I have always been fascinated by a cemetery.
There is a huge one near where I live, which dates to about one hundred years ago. Many graves were moved here, and at the time it was considered so far out in the country it would last forever. They estimate it will last another hundred years, but the city has grown around it.
There has been some neglect over time, and they have summer students doing research, and finding markers that have toppled sometime in the past and are completely grown over with grass.
Here, I look at a couple of historic cemeteries.
St Thomas Anglican Church
The Anglican church and cemetery date back to the early 1800s, and this is the most extravagant marker in the plot. The Chisolm family have seven names attached to this marker, three of whom died in 1832.
Lafayette Cemetery #1
Located in the Garden District of New Orleans, this active working cemetery was established in 1833.

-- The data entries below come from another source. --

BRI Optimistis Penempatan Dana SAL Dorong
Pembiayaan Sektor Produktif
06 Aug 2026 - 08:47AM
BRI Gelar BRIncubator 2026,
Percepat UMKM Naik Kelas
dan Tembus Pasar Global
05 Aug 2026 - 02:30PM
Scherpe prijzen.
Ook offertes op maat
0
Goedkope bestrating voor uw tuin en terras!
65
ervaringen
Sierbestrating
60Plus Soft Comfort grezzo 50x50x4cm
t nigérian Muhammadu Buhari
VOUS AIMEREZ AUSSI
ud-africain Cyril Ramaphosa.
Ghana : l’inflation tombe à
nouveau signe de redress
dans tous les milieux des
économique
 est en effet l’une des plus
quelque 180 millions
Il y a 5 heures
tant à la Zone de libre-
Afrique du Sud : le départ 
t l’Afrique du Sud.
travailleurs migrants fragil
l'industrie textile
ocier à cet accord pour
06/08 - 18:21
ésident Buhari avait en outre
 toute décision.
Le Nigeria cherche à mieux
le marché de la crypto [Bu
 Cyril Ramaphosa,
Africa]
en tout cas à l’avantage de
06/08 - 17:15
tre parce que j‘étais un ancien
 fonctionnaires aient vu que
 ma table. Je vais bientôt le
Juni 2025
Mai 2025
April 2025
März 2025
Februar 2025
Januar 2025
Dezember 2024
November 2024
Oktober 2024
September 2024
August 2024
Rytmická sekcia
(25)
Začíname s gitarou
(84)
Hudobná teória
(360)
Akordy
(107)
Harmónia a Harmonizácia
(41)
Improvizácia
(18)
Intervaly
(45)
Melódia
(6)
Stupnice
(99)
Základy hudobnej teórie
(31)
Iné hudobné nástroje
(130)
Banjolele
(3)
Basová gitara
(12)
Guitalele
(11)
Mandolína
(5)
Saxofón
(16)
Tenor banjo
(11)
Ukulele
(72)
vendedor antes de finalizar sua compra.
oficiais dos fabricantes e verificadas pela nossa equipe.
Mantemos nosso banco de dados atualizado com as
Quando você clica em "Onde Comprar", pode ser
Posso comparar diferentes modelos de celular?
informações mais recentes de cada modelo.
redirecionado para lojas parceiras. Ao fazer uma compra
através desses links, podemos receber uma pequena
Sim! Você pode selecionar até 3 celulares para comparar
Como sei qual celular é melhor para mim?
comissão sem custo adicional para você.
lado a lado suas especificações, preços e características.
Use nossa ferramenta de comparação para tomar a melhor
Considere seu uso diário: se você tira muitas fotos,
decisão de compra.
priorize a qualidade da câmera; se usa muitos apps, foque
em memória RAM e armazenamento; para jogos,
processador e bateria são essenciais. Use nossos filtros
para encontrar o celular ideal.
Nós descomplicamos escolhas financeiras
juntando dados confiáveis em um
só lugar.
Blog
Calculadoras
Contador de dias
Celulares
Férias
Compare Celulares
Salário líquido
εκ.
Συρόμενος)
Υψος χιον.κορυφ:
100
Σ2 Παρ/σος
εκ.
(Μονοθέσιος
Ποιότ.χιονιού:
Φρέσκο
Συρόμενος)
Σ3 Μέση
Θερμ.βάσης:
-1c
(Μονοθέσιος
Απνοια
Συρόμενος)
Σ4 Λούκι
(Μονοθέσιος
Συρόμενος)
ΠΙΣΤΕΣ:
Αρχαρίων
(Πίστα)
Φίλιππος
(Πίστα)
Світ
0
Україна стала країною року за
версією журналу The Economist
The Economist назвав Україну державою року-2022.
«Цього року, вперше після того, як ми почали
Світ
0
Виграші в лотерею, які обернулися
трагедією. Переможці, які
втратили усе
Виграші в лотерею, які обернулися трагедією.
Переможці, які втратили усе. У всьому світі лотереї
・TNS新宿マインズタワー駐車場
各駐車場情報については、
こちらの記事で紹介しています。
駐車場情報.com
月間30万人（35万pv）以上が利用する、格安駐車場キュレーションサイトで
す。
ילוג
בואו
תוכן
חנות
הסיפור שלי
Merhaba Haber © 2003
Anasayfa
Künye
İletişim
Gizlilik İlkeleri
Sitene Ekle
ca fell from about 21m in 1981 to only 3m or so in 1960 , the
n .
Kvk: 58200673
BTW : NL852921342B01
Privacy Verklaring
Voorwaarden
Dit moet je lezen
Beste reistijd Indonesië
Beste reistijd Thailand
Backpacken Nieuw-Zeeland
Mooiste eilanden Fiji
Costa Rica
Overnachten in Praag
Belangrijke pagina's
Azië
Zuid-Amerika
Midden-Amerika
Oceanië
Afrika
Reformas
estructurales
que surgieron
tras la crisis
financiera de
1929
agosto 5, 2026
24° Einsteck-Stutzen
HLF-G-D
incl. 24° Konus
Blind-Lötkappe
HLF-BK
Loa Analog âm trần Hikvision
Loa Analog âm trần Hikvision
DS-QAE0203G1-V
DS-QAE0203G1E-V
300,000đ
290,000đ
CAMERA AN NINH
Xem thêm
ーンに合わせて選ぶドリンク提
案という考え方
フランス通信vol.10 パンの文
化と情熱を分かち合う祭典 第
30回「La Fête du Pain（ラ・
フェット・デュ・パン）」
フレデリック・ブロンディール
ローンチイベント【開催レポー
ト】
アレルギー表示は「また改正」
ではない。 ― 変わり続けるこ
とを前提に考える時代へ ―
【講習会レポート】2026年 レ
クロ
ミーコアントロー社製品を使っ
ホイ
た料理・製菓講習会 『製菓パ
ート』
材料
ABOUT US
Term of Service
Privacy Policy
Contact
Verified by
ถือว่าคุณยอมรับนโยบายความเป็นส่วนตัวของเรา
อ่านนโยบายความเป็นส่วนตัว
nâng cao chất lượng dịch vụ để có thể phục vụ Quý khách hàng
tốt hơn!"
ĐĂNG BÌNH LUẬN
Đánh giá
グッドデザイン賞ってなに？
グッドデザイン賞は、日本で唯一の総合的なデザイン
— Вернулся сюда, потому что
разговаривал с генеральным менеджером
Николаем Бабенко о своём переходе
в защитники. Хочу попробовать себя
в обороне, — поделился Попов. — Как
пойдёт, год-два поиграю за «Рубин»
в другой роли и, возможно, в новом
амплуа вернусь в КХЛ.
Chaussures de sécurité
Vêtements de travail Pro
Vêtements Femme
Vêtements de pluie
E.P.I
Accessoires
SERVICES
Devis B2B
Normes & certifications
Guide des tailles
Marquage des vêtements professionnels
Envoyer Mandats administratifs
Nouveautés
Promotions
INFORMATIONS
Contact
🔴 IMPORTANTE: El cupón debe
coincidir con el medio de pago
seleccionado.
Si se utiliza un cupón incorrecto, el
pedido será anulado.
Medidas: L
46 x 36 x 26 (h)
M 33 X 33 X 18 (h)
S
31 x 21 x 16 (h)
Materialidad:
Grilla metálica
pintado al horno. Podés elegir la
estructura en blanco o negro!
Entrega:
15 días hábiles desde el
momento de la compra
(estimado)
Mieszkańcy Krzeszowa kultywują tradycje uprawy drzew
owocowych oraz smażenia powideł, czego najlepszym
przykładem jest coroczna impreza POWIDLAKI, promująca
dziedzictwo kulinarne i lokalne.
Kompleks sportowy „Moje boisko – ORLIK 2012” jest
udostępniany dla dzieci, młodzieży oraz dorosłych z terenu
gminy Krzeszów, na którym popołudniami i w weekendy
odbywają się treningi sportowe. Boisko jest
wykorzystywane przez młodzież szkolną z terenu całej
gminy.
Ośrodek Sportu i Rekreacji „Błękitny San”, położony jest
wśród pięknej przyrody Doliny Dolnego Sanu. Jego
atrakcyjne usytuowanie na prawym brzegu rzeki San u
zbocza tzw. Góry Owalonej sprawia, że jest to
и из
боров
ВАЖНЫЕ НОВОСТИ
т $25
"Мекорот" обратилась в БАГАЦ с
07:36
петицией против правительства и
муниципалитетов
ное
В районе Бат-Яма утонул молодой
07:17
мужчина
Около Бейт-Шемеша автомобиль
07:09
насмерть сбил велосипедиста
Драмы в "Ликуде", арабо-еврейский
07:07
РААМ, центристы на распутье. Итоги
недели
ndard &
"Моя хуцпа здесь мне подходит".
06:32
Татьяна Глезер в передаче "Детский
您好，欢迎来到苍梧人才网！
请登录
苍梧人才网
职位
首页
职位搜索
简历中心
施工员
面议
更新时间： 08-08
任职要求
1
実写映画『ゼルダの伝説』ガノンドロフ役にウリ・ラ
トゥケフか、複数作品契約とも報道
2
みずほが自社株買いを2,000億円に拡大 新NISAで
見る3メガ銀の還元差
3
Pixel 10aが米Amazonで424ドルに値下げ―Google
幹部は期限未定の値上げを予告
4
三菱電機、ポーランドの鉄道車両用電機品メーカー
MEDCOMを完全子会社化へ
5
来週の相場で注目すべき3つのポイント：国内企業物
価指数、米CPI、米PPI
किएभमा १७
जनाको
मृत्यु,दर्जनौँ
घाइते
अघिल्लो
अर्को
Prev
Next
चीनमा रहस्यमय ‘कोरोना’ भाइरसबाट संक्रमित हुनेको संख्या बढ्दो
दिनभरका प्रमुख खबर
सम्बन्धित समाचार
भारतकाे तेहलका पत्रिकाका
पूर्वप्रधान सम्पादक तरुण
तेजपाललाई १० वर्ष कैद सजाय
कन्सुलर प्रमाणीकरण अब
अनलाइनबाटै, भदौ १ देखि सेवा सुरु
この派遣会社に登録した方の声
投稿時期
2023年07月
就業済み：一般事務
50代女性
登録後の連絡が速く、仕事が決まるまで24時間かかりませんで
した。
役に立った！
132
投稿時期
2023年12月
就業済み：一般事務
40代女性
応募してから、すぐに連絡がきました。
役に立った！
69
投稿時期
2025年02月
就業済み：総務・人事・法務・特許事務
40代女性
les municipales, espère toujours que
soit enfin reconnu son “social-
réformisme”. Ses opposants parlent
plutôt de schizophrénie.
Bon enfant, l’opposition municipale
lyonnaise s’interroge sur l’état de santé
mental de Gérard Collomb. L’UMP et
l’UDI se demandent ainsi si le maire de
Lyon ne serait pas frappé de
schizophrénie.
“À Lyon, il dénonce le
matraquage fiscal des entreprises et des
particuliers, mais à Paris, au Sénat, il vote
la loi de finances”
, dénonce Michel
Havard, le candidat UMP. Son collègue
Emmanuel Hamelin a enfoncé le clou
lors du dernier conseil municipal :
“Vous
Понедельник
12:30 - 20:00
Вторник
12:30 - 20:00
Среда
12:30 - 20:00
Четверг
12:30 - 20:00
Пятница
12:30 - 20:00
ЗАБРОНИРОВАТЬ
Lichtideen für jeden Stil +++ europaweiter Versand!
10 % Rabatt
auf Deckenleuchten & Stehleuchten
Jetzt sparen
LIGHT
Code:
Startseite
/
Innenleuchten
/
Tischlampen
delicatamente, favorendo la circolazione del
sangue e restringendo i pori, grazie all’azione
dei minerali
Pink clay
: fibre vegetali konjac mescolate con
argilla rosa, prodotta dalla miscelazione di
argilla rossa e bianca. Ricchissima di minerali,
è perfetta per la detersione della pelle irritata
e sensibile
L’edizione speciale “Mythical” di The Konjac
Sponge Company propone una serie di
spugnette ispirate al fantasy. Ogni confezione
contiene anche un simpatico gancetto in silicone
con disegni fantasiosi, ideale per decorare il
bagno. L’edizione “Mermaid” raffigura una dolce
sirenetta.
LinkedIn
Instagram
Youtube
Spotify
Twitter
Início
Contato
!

“Society Tombs” were established in the days before government-sponsored children’s services. Orphans and foster children were relegated to children’s homes and orphanages and would be interred here due to the high mortality rate.
Santa María Magdalena de Pazzis Cemetery
Located in San Juan, Puerto Rico, construction for Santa Maria Magdalena de Pazzis began in 1863 and was administered by Carmelite nuns. It is on the Atlantic shore at the foot of Castillo San Felipe del Morro.
St Louis Cemetery #1
There’s a reason that I have saved this one for last.
The photo was taken from a tour bus as we drove by. The cemetery is located on Basin Street and was established by the Catholic church in 1789.
I’m sure it is lovely inside. However, it is a private operation, and not open for viewing unless you pay for a tour, something I was not prepared to do. Not because I’m cheap, I just believe that charging for access like it is a tourist attraction is wrong.